Human pose images with coordinates:
- Opening Delimiter -
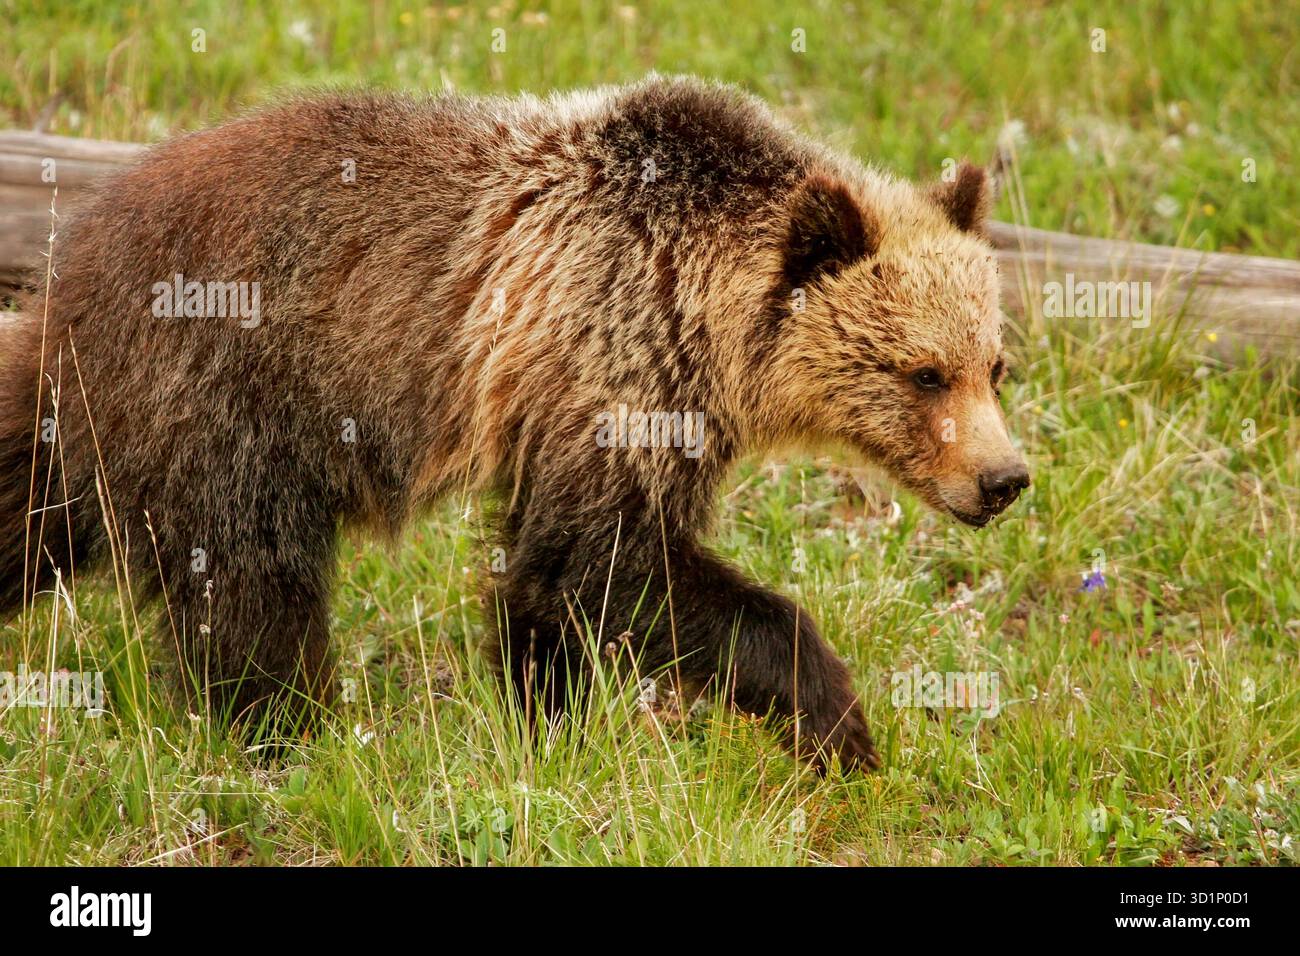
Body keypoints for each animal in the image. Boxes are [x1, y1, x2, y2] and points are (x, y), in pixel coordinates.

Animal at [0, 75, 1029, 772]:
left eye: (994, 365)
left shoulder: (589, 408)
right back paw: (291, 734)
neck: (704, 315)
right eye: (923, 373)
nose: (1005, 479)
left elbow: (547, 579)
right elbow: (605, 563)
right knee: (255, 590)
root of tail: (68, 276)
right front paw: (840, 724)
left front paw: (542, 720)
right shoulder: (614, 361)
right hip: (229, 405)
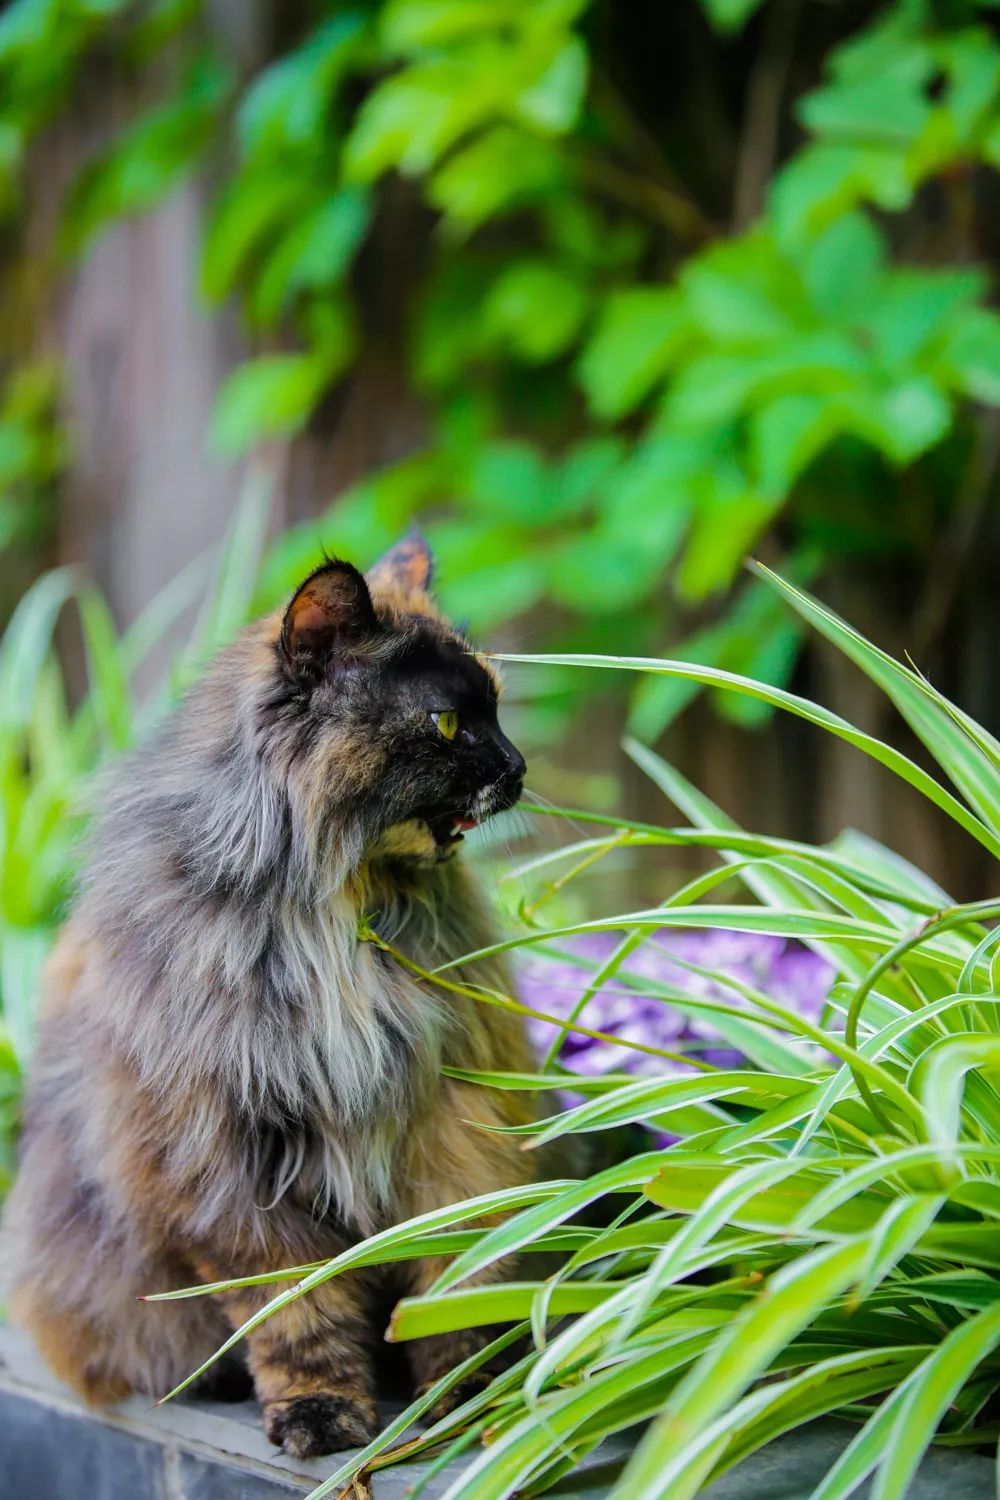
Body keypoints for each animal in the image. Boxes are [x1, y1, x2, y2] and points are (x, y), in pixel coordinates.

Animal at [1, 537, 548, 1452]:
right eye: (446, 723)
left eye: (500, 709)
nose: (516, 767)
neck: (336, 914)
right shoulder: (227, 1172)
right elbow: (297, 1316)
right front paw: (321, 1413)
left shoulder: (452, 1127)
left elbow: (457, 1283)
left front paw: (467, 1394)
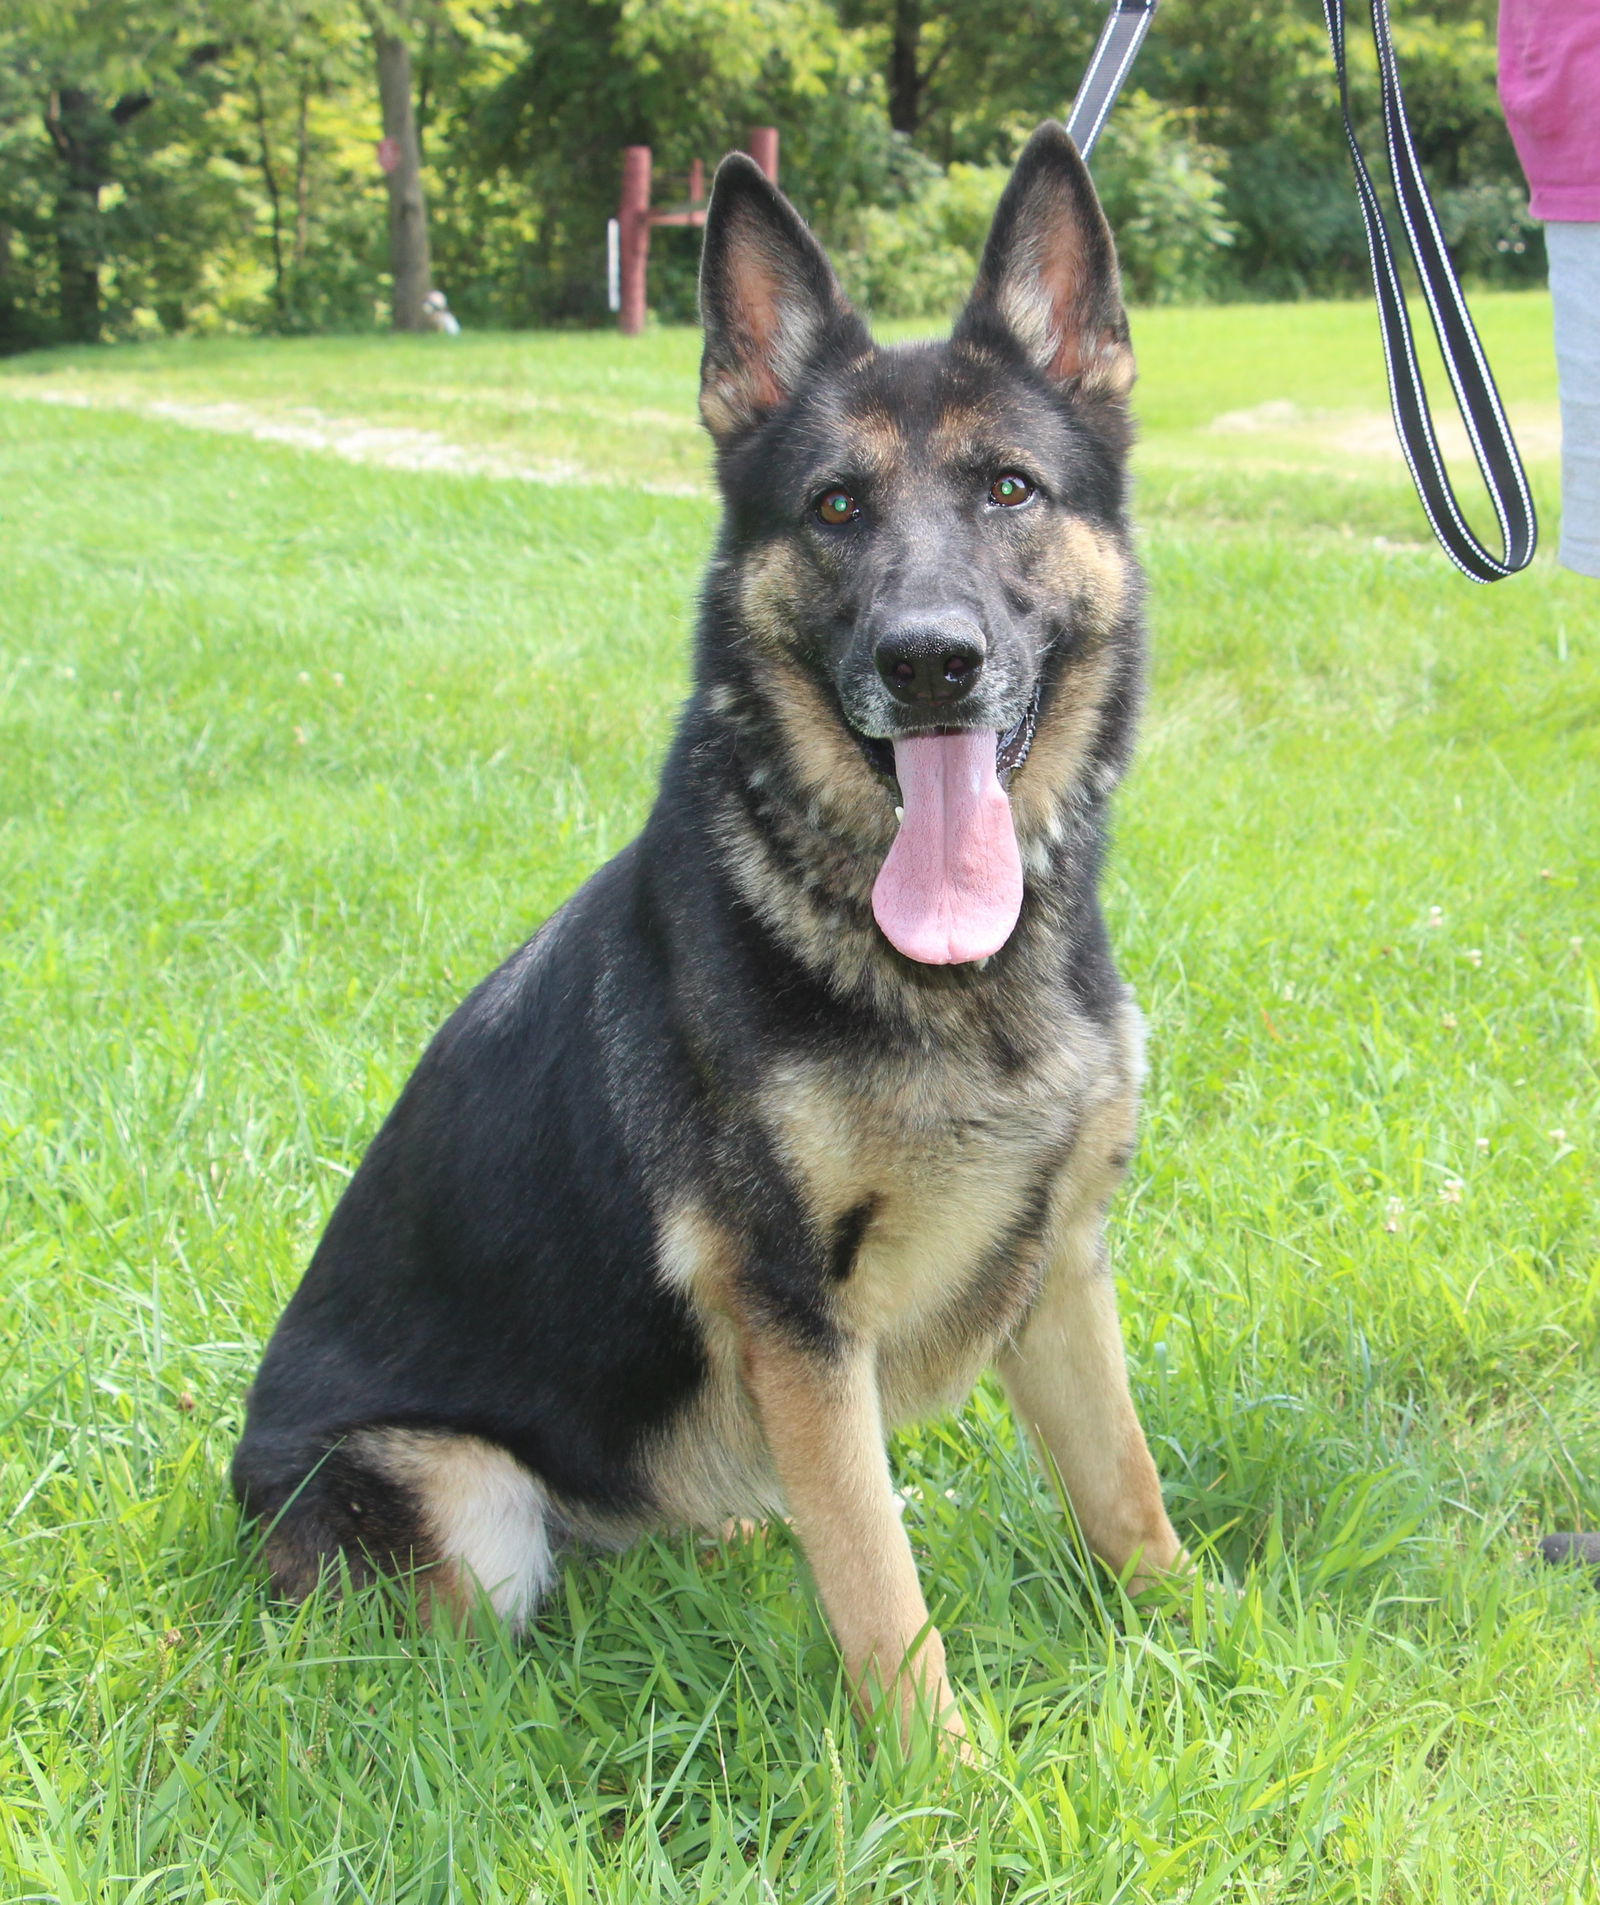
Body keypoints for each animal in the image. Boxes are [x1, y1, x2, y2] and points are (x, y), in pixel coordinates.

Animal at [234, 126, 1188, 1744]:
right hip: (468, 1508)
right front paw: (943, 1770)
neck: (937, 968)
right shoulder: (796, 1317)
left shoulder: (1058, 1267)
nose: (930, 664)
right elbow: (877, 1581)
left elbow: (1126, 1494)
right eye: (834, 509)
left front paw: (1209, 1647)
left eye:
- Closing Delimiter -
### Work to complete:
Leave out the pictures and restate, word for word, the lines from the top of the data through the line containing "neck: (937, 968)", both included.

### Solution to the problem:
Body keypoints for each animal in the image. Boxes are [x1, y1, x2, y2] and points are (x, y), in pixel coordinates.

Animal at [0, 75, 1029, 772]:
left eye: (994, 365)
left shoulder: (589, 408)
right back paw: (291, 734)
neck: (704, 315)
right eye: (923, 373)
nose: (1005, 479)
left elbow: (547, 579)
right elbow: (605, 563)
right knee: (255, 590)
root of tail: (68, 276)
right front paw: (840, 724)
left front paw: (542, 720)
right shoulder: (614, 361)
right hip: (229, 405)
Body keypoints for each animal in the image. Boxes are [x1, y1, x2, y2] and points are (x, y), in pixel coordinates.

Animal at [1, 537, 548, 1452]:
right eye: (446, 723)
left eye: (500, 709)
nose: (516, 767)
neck: (336, 914)
right shoulder: (227, 1172)
right elbow: (297, 1316)
right front paw: (321, 1413)
left shoulder: (452, 1127)
left elbow: (457, 1283)
left front paw: (467, 1394)
Body keypoints for each animal in the image. Boxes are [x1, y1, x2, y2] and points are (x, y), in pixel coordinates.

Animal at [234, 126, 1188, 1744]:
right hip: (468, 1508)
right front paw: (943, 1770)
neck: (937, 968)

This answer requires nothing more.